The Bradshaw Mummers

Our History:

The 1960's was a resurgent age for English folk music with shaggy bearded singer song writers meeting in folk clubs all over the country. Many men were involved too. One such gathering was the Bradshaw Tavern Folk Club, meeting at; well you may have guessed it, The Bradshaw Tavern in Bradshaw, a village near Halifax in West Yorkshire.

The club became like a family welcoming the top folk acts of the day to entertain on a weekly basis. For their New Years Eve party held in 1972 a Mumming play was performed by the regulars and, hey they enjoyed it and what's more so did everybody else.

For anybody who saw it and more to the point, has enough grey matter left to remember it, it will come as a surprise to learn that it was rehearsed. The amazing thing was that the players got nearly as much fun out of the rehearsal as they did from the performance. A plan was made to take the show on the road and so the Bradshaw Mummers were born.

Source data.
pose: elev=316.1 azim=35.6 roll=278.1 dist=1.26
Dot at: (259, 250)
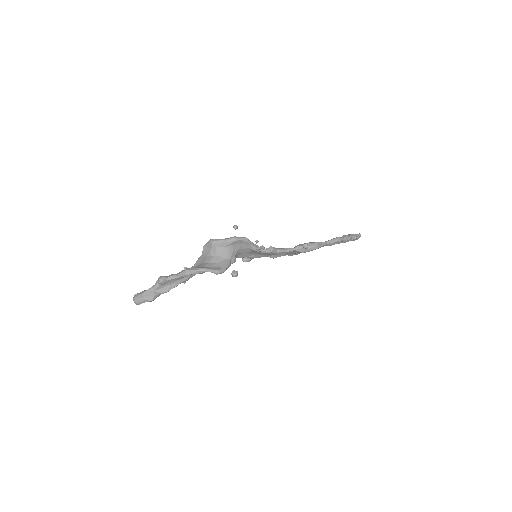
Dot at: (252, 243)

What to work on. According to the Bradshaw Mummers history, in what year was the New Year's Eve Mumming play performed?

Task output. 1972